FCA 1980 vis-à-vis the Northeast:
- In 1996, the Supreme Court expanded the term “forest land” in the FCA in the Godavarman case to “not only include ‘forest’ as understood in the dictionary sense, but also any area recorded as forest in the Government record irrespective of the ownership” called as the “deemed forest”, thus extending the FCA to unclassed forests.
- These are recorded forests but not notified as forests.
- More than half of the Northeast is Recorded Forest Area (RFA).
- Of this, 53% are unclassed forests controlled by individuals, clans, village councils or communities, and governed by customary law and procedures.
- The remainder is notified forest controlled by the State Forest Departments.
- RFA ranges from 34.21% in Assam to 82.31% in Sikkim with Mizoram having 35.48%, Meghalaya 42.34%, Nagaland 53.01%, Arunachal Pradesh 61.55%, Manipur 78.01% and Tripura 60.02%.
- Of these, unclassed forests range from nil in Sikkim to 97.29% in Nagaland, with 15.47% in Mizoram, 33.43% in Assam, 42.96% in Tripura, 75.67% in Manipur and 88.15% in Meghalaya.
- The apex court’s 1996 order brought unclassed forests under the FCA’s purview everywhere except in Nagaland.
- There are also forests outside RFA, neither recorded nor surveyed: 38.5% of the cover in Assam; 29% in Nagaland; and 1.5% in Mizoram.

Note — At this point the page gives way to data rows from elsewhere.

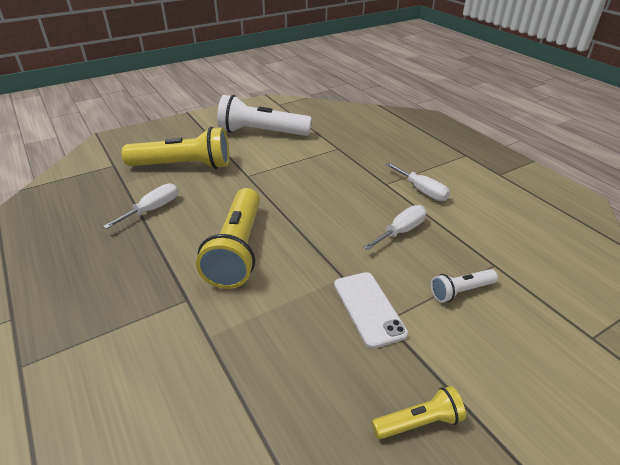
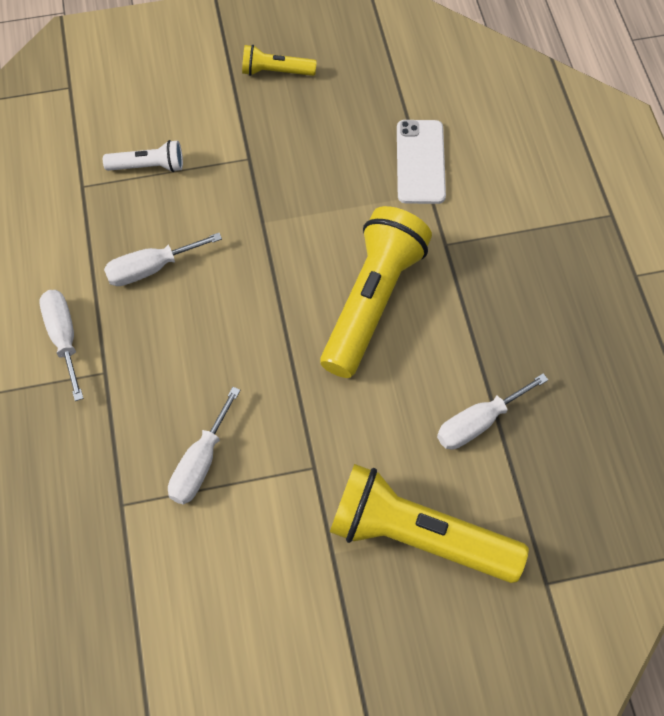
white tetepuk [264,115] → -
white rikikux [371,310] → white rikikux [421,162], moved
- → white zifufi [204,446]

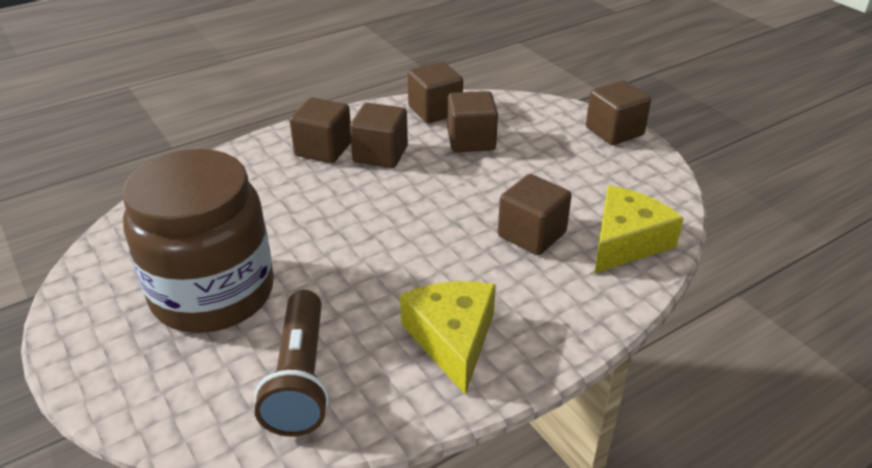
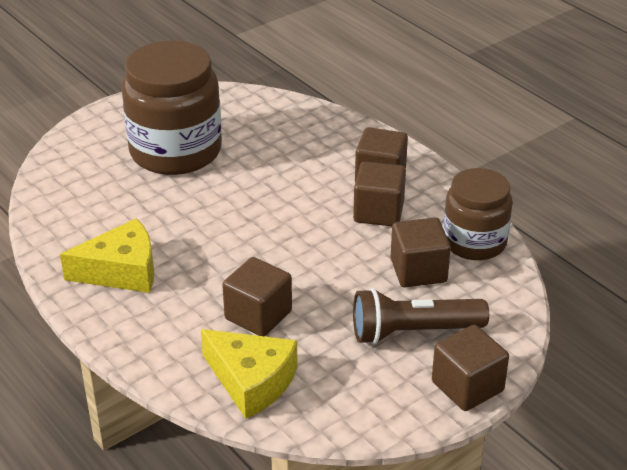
brown tetepuk [292,363] → brown tetepuk [421,316], moved
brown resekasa [435,92] → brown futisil [478,214]

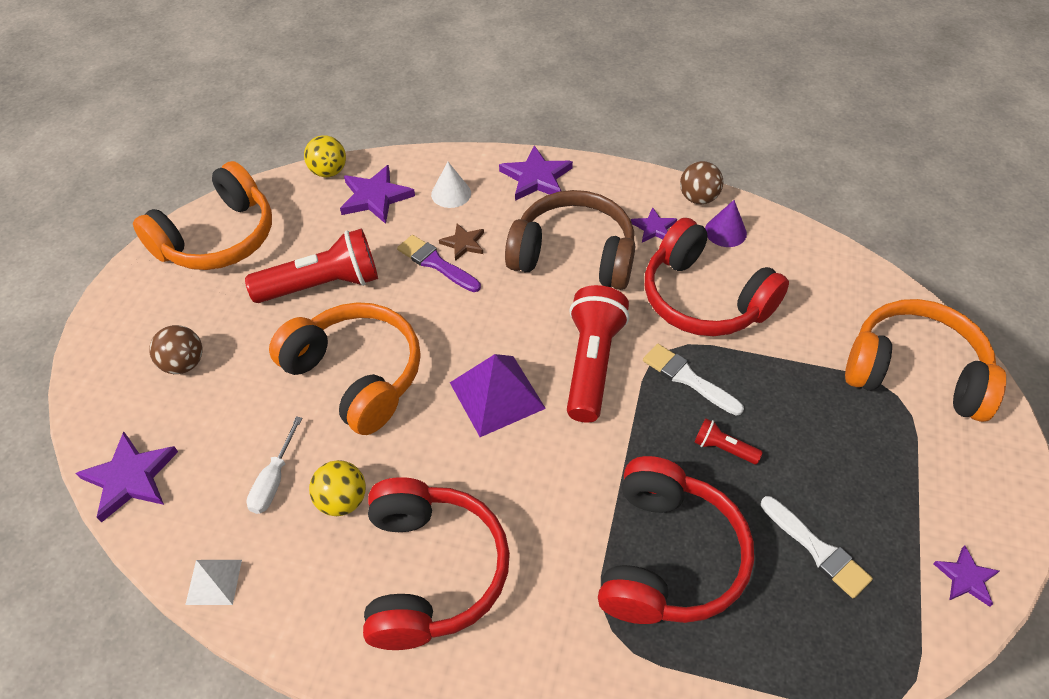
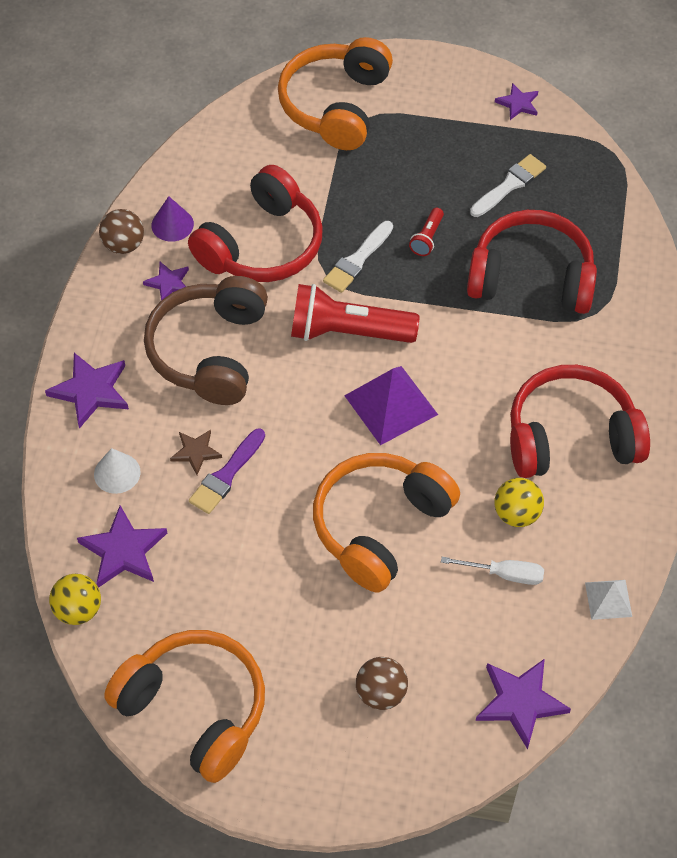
red tetepuk [311,265] → -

FRA 2009 vis-à-vis the Northeast
- In the Scheduled Tribes and Other Traditional Forest Dwellers (Recognition of Forest Rights) Act (FRA) 2006, “forest land” includes:
- unclassified forests,
- undemarcated forests,
- existing or deemed forests,
- protected forests,
- reserved forests,
- Sanctuaries and National Parks.
- These States can take suo motu cognisance of the existing rights and obtain the concerned Gram Sabha approvals for issuing titles.
- The Ministry of Tribal Affairs can also issue legally enforceable directions under Section 12 of the FRA, paving the way for this.
- But none of the Northeast States have implemented FRA except for Assam and Tripura.
FRA compliance under FCA
- States can formulate and take legal measures to ensure mandatory fulfillment of the FRA before recommending a forest diversion proposal, and ensuring Gram Sabha consent before handing over forest land.
- The Ministry of Tribal Affairs can also issue legally enforceable directions under the FRA, or even enact a separate law, to recognise and settle forest rights when forests are diverted for other purposes and forest-dwellers are relocated, as forest rights fall squarely within its Business Rules.